Start with an informal greeting, such as “Dear Peter” or “Hi Mary”, and on the next line remember to start a new sentence with a capital letter. Make some comment about what what they wrote to you before answering their questions and giving your own news. Finish with an informal phrase such as “All the best”, “Cheers”, “See you soon”, “Love” or something similar.
A semi-formal letter could be to a company, your local newspaper, or the local government, probably to tell them about a complaint or an opinion you have, or maybe to apply for a job. In the exam, you don’t need to write an address, the date, or the subject. If you want to include these, the number of words in these parts doesn’t count in the number of words you have to write.
In this case, you need to use more formal language, (for example using the passive voice, e.g. “it is said”, “the quality has become worse”, etc.) and will probably start with an expression like “Dear Sir/Madam”, “Dear Mr Jones”, “Dear Sirs” etc. The ending will also be fairly formal, for example: “Yours faithfully”.
A report is usually written for your boss, or for a customer. For example, you may be asked to suggest ways of improving how your company treats customers, or you may have to make suggestions to a client about their business. A report needs to start with a title, and to have several sections which each have a different main idea. The sections should each have a heading on a separate line. You will need at least 3 sections, normally you will need more than 3. The first section should be the Introduction, then you will need one or more sections to present your findings, and finally a section (usually called Summary or Conclusion or Recommendations, depending on the style of report you have written).
An article is something written to be published – in a blog, a newspaper, a magazine or something similar. It is written to interest the reader of the publication. Again, the style should be semi-formal, unless you are writing in a discussion forum. An article needs a title, like the report does, but doesn’t need headings for the sections. You’ll need to write an introduction in the first paragraph, and remember to summarise the main point(s) for the reader at the end of the article. The article needs to be structured, with each paragraph having a main idea.
A review is special type of article. It should start with a title for the review and be written in a semi-formal style. It’s written for a blog, newspaper or magazine, but it reports your opinion about something. It could be a review of a restaurant, a fashion show, a film, a book, etc. It’s very similar to an article, but here what counts is your opinion, which you should justify. For example, don’t just say that the service was bad or that the food was terrible, say that the food took over forty minutes to arrive at the table, and it was served luke-warm. Again, the review, like an article, should start with a short introduction and finish by summarising your opinion and the reason for having it.
An essay will usually ask you to discuss something. As in the other types of document that you can be asked to write, it should be structured with a main idea in each paragraph.

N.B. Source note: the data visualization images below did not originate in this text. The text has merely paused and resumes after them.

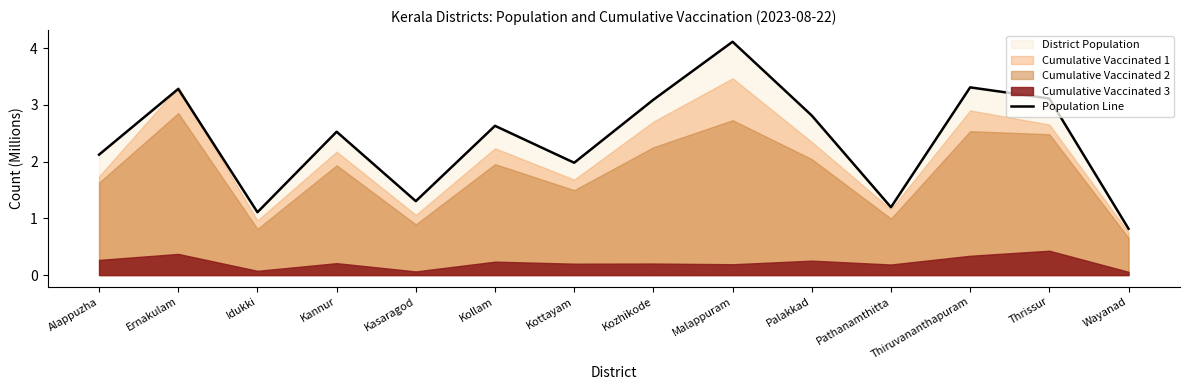

At which label is the value closest to 2?

Kottayam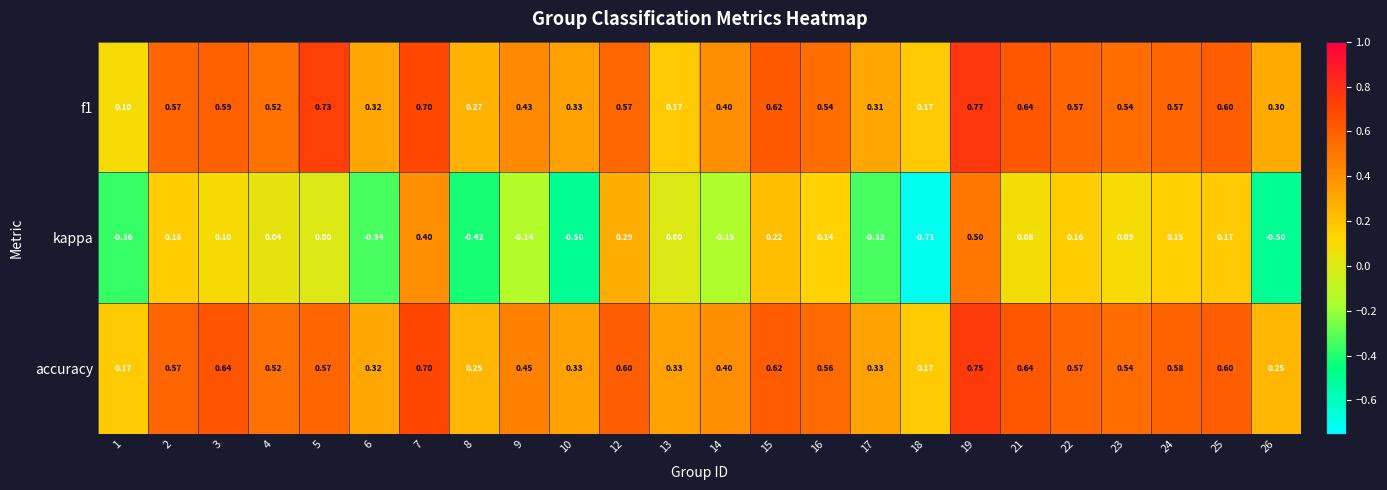

Which series has the largest range (max minus min)?

kappa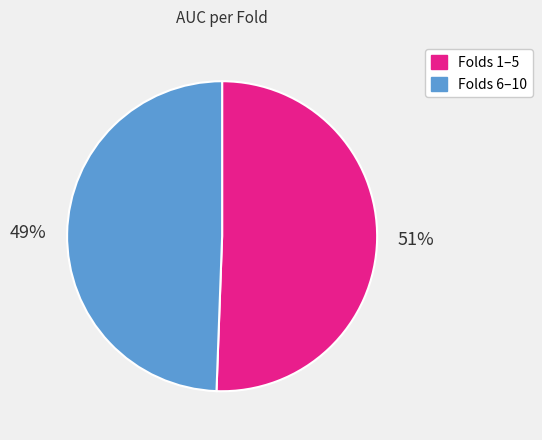

How many segments does this pie chart have?

2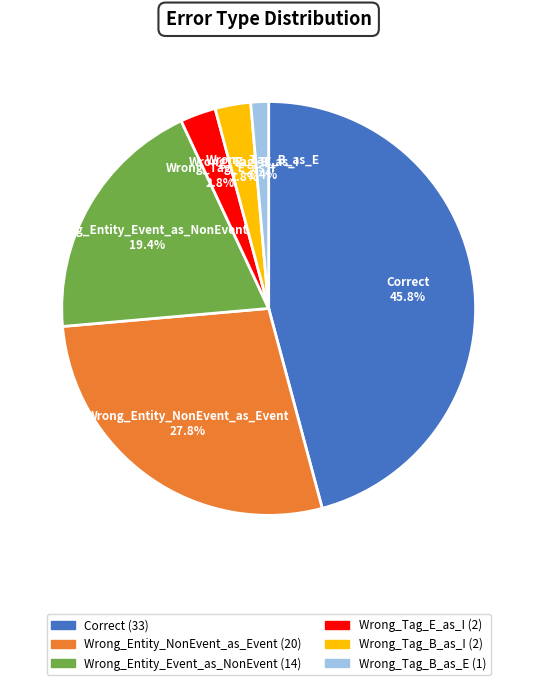

Do Wrong_Entity_Event_as_NonEvent and Wrong_Tag_E_as_I together represent more than half of the pie?

No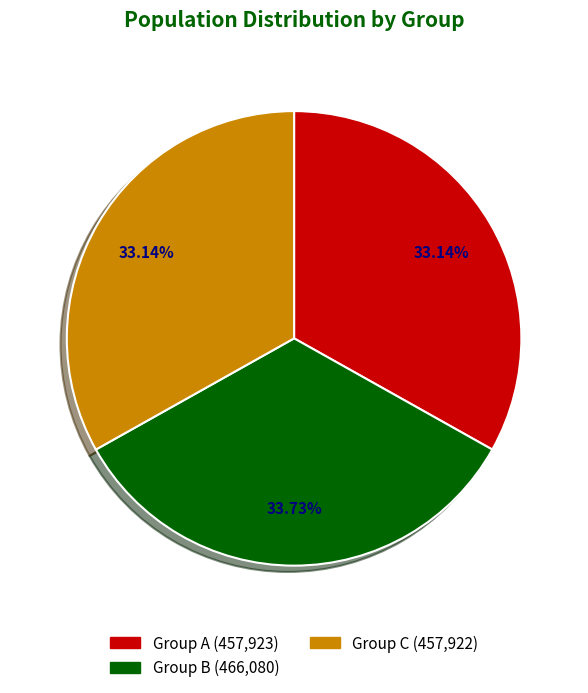

Do Group B (466,080) and Group C (457,922) together represent more than half of the pie?

Yes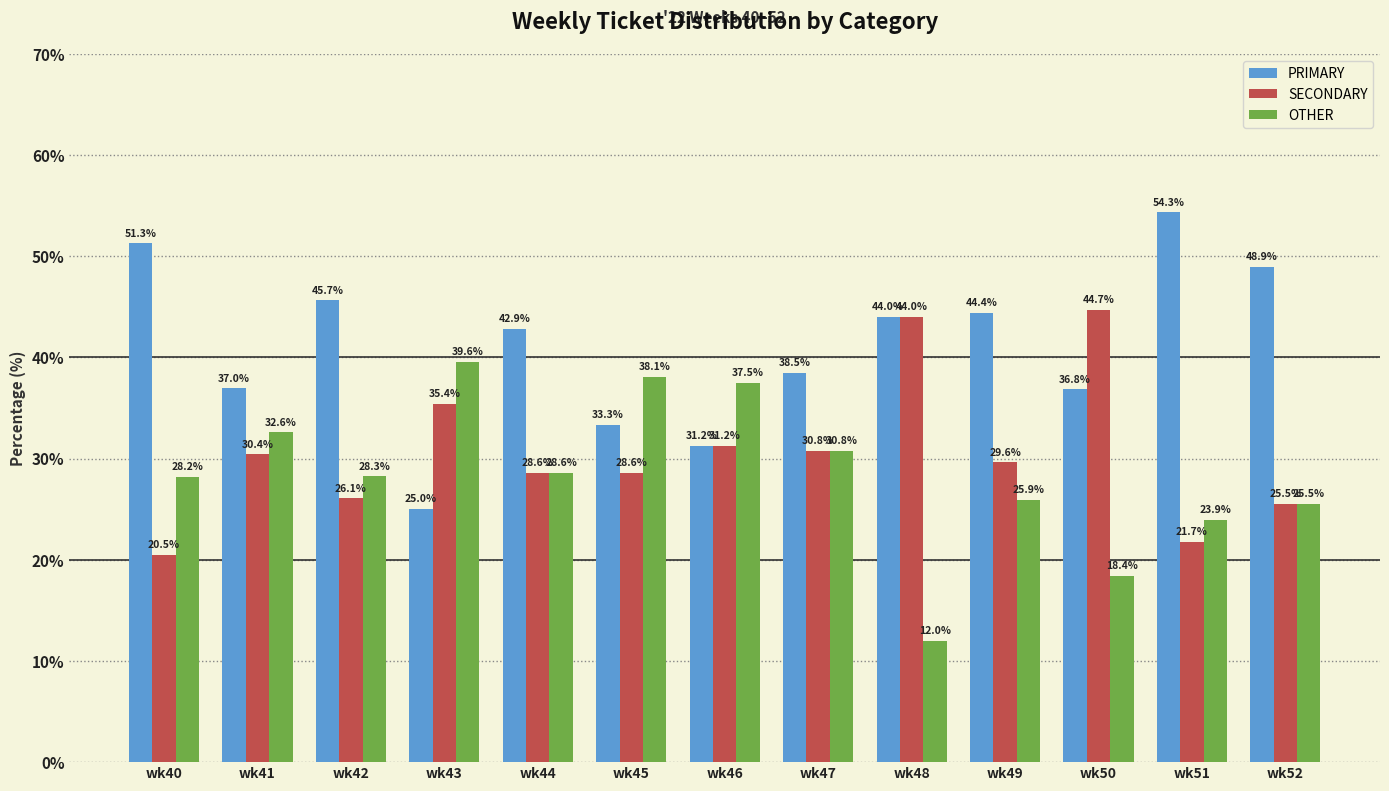

What is the sum of all PRIMARY values?

533.4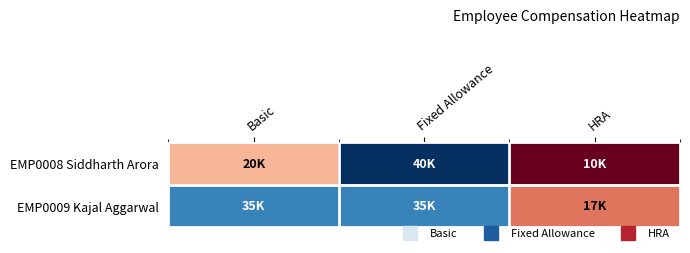

At Basic, list the series in order from largest to smallest.

EMP0009 Kajal Aggarwal, EMP0008 Siddharth Arora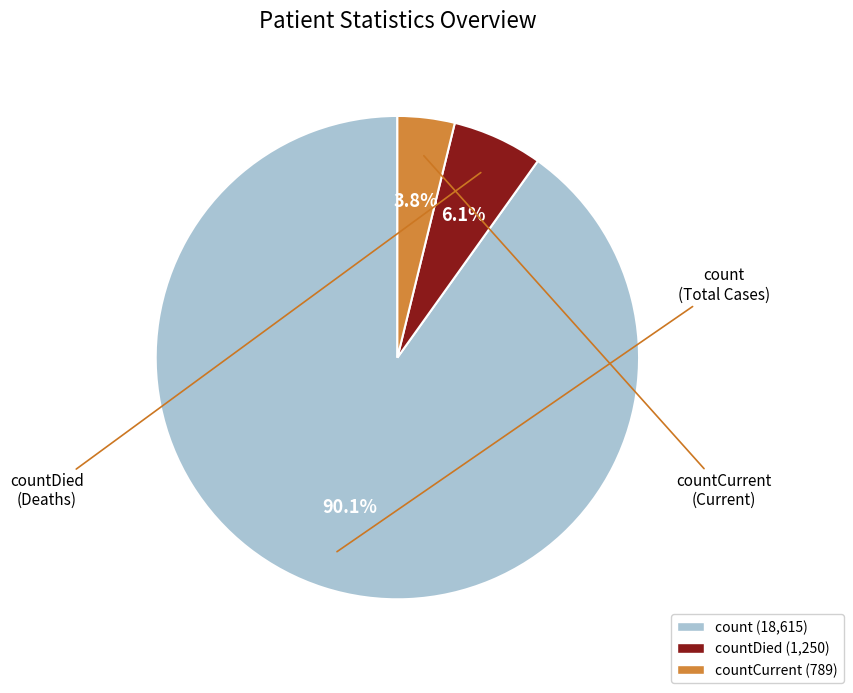

Is there a majority slice in this chart?

Yes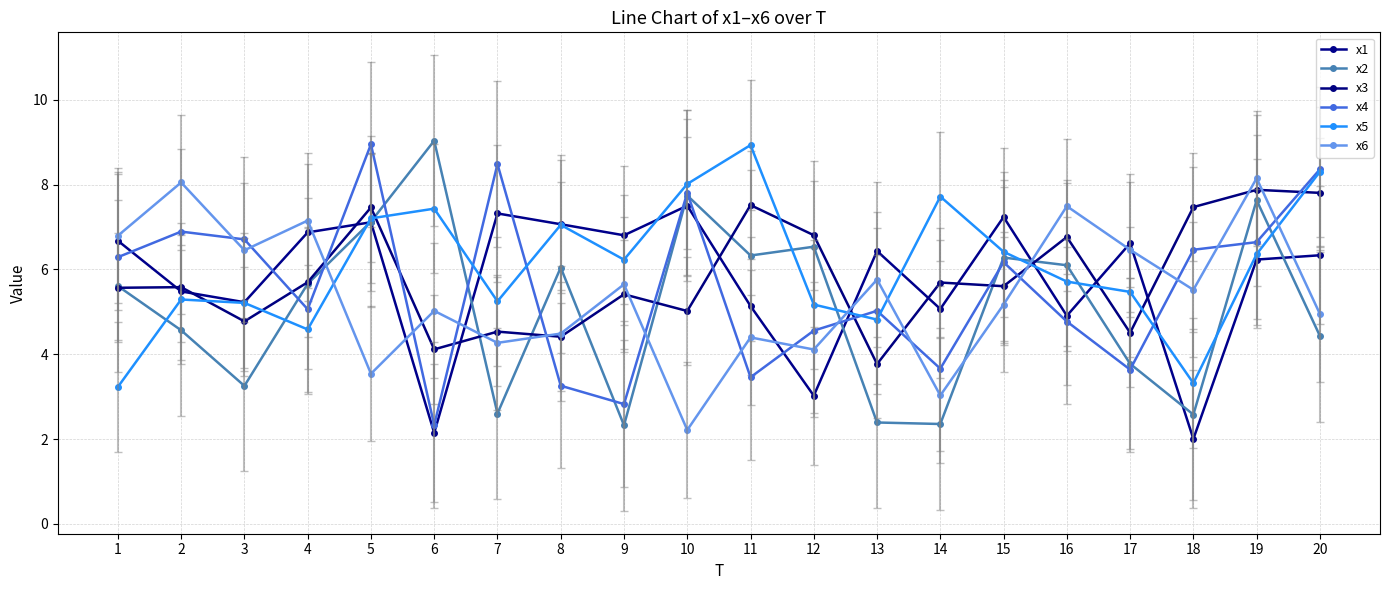

How many series are shown in this chart?

6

An essay doesn’t need a title or section headings, although I think it is a good idea to give a title to the essay. The number of words in the title doesn’t count towards the number of words you have written. It’s important in an essay to include views for and against the point you are being asked to write about. However, you should make your own views clear and give reasons why you think your views are correct. Don’t forget to finish with a conclusion or a summary of your views.
General things to remember in all the above document types
- Make sure you answer all the points/questions that the exam paper asks for. If you are asked for 3 reasons for something, and only give two, you can not get full marks for your answer. This is the easiest way to collect marks – even if your English isn’t perfect you will get marks for answering all the parts of the question!
- Remember that if you write too few words, you have probably not answered all the points you were asked to write about in the question; and if you write too much, you give yourself more possibilities of making mistakes, and if you write much to much, the examiner may stop reading altogether, and you may get marked down for an incomplete answer!
- Remember that in English we don’t usually write “…” at the end of a list to show there are more possibilities which have not been listed. Instead, you can say “etc.” or “and so on”.
- If you have time at the end of the exam, re-read what you have written, and check you haven’t made typical mistakes such as writing he when you are talking about something a woman did, check that each verb has a subject (which can often be it), check you haven’t written plural forms of adjectives. Adjectives don’t have a plural form in English – there are no blacks cats!